Berita

Nenek Elina Bersyukur Polisi Tangkap Pelaku Pengusiran Paksa dan Perobohan Rumahnya di Surabaya

Advertisement

Surabaya – Elina Widjajanti (80), seorang nenek yang menjadi korban pengusiran paksa dan perobohan rumah di Surabaya, menyambut baik penangkapan Samuel Ardi Kristanto. Ia menyatakan rasa syukurnya kepada Tuhan atas penangkapan tersebut, menegaskan bahwa dirinya tidak pernah melakukan kesalahan kepada Samuel, yang mengklaim telah membeli rumahnya pada tahun 2014.

“Bersyukur. Bersyukur. Bersyukur sama Tuhan Yesus. Mereka sudah ditangkap. Kita enggak salah apa-apa sama dia,” ujar Elina, seperti dikutip dari detikJatim pada Jumat (2/1/2026).

Elina juga menyampaikan apresiasi mendalam kepada Kepolisian Daerah (Polda) Jawa Timur beserta jajarannya atas penanganan kasus ini. Ia berharap proses hukum berjalan adil, mengingat dirinya mengalami luka dan pendarahan akibat insiden pengusiran paksa tersebut.

“Mengucapkan terima kasih kepada Polda Jawa Timur beserta jajarannya.
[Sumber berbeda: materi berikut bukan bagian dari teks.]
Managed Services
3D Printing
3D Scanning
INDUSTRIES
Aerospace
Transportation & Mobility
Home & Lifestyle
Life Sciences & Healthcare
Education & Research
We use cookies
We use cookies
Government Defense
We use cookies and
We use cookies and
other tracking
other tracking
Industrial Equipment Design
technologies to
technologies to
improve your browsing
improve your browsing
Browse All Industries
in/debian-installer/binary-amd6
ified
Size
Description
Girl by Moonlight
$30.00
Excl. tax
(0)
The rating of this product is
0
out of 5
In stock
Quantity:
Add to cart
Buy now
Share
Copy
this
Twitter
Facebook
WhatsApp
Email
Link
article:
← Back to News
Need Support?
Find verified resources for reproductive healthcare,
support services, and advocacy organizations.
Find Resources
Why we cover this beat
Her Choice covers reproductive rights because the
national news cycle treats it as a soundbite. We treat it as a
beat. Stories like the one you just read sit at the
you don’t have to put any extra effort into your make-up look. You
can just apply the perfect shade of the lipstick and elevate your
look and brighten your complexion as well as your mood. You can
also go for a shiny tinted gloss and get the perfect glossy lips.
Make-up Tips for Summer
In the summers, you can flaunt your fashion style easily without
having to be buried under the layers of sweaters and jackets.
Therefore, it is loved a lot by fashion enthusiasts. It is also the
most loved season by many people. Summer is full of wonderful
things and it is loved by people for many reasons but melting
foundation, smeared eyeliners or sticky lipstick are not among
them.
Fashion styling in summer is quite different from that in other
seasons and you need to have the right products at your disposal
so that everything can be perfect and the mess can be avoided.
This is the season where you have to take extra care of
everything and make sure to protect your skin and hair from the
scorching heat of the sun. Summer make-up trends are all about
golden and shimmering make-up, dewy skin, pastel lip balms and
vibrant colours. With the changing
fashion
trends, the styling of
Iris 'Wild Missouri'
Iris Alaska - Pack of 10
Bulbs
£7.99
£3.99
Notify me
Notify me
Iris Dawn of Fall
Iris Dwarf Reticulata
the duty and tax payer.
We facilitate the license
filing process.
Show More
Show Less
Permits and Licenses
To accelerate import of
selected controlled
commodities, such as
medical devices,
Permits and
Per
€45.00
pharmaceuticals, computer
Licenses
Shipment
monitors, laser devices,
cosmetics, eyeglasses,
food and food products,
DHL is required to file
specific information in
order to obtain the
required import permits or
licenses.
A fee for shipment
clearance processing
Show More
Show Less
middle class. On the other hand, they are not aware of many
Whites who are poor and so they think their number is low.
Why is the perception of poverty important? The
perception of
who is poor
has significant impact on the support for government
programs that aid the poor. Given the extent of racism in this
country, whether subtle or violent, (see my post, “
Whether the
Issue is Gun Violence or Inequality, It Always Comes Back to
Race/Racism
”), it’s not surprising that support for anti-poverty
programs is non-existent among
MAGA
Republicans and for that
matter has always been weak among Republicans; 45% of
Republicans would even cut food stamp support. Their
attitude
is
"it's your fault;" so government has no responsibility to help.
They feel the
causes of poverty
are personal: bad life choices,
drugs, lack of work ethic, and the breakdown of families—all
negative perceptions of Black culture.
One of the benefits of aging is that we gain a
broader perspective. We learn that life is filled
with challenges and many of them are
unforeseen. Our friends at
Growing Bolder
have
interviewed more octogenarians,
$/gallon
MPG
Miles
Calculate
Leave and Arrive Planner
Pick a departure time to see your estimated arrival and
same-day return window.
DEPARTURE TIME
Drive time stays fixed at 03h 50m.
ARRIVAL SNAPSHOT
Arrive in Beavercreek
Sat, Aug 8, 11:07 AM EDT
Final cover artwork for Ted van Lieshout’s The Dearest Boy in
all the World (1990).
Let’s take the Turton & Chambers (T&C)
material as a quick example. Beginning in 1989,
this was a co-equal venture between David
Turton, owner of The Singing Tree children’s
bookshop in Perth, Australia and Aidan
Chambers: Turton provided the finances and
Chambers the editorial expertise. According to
Saya berharap kasus ini ditangani dengan adil dan baik,” ucapnya.

Advertisement

Meskipun demikian, Elina tetap berharap agar seluruh bangunan rumahnya yang telah rata dengan tanah, serta dokumen-dokumen penting miliknya yang hilang, dapat dikembalikan kepadanya.

Tersangka Bertambah

Sebelumnya, Kepolisian telah menetapkan jumlah tersangka dalam kasus pengusiran paksa Nenek Elina Widjajanti dari rumahnya di Kelurahan Lontar, Kecamatan Sambikerep, Surabaya, bertambah menjadi tiga orang. Setelah mengamankan Samuel dan Yasin, polisi berhasil menangkap satu tersangka baru dengan inisial SY alias Klowor.

“Tadi malam kami telah menangkap satu lagi tersangka yang diduga sebagai pelaku 170 KUHP rumah nenek Elina. Yang bersangkutan ditangkap pukul 22.00 WIB di warung kopi Jalan Bintang Diponggo,” kata Kombes Pol. Abas, Direktur Reserse Kriminal Umum Polda Jatim.